ENTRIES PROVIDED START
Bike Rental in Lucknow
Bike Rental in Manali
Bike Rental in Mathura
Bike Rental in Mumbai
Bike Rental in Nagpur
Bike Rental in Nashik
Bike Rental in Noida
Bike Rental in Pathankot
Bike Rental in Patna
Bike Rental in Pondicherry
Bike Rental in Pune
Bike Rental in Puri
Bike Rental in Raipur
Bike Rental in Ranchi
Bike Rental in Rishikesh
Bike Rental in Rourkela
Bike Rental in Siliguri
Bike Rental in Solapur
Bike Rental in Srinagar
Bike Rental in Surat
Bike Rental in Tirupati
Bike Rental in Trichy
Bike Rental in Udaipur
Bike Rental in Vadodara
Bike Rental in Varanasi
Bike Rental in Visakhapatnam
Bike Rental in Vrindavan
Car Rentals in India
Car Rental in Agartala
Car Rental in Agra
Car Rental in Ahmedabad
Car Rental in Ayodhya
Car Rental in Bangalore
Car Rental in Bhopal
ENTRIES PROVIDED END
ENTRIES PROVIDED START
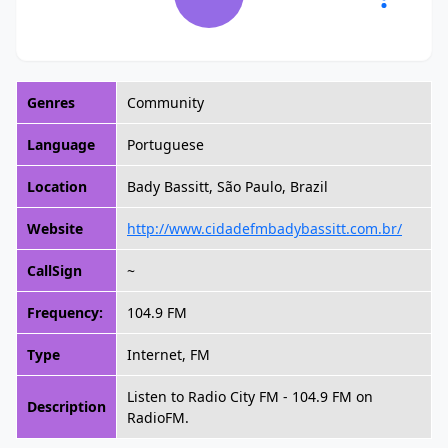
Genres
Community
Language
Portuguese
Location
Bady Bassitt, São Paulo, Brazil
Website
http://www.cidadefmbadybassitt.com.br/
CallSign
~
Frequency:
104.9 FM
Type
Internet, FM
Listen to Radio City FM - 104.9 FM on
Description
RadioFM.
ENTRIES PROVIDED END
Working from the records above, write out verbatim only the lines from the line containing "Bike Rental in Pondicherry" through the line containing "Car Rental in Ahmedabad".

Bike Rental in Pondicherry
Bike Rental in Pune
Bike Rental in Puri
Bike Rental in Raipur
Bike Rental in Ranchi
Bike Rental in Rishikesh
Bike Rental in Rourkela
Bike Rental in Siliguri
Bike Rental in Solapur
Bike Rental in Srinagar
Bike Rental in Surat
Bike Rental in Tirupati
Bike Rental in Trichy
Bike Rental in Udaipur
Bike Rental in Vadodara
Bike Rental in Varanasi
Bike Rental in Visakhapatnam
Bike Rental in Vrindavan
Car Rentals in India
Car Rental in Agartala
Car Rental in Agra
Car Rental in Ahmedabad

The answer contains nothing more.